> _EXERCISE DIRECTIONS_
For each statement, state whether it agrees with the NC State football text, answering yes or no and quoting the words of the text that decide it. (a) NC State opened its season with a 4-1 record. (b) The text attributes the team's need for reserves on offense mainly to COVID-19 protocols. (c) Timothy McKay is a redshirt sophomore.

> _SUPPLIED TEXT_
======
NC State is going to need some reserves to step up if it is going to continue the successes of its 4-1 start.
Yet in 2020, that is almost expected.
Wolfpack fifth-year senior guard Joe Sculthorpe can recall a preseason meeting when NC State head coach Dave Doeren noted how a positive case for COVID-19 could result in multiple other players having to sit out due to contact tracing. Then Sculthorpe recalled how Doeren said this season would be unique.
“Coach Doeren made it a point and emphasis, ‘This is the first time,’" he said, ‘everyone on this team from first string to back in the third string, fourth string, scout team guys, you have a legitimate chance to play this year.’”
Doeren’s words are proving true, especially on offense, but not necessarily because of COVID-19 protocols. It is more due to injuries.
On the offensive line, for instance, redshirt freshman Timothy McKay has been lost for the season, and sixth-year senior Tyrone Riley, fifth-year senior Justin Witt and redshirt sophomore Derrick Eason were all left off the depth chart Monday for health reasons.
======
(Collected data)
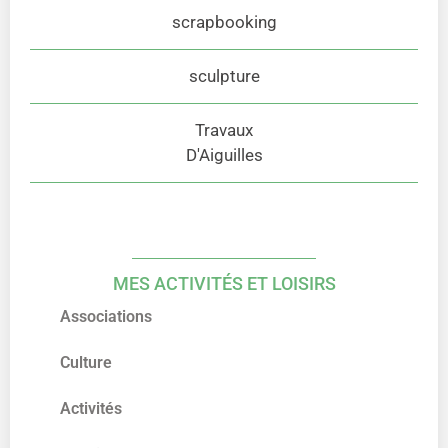
scrapbooking
sculpture
Travaux
D'Aiguilles
MES ACTIVITÉS ET LOISIRS
Associations
Culture
Activités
======
> _ANSWER_
(a) Yes: "the successes of its 4-1 start."
(b) No: "not necessarily because of COVID-19 protocols. It is more due to injuries."
(c) No: "redshirt freshman Timothy McKay has been lost for the season"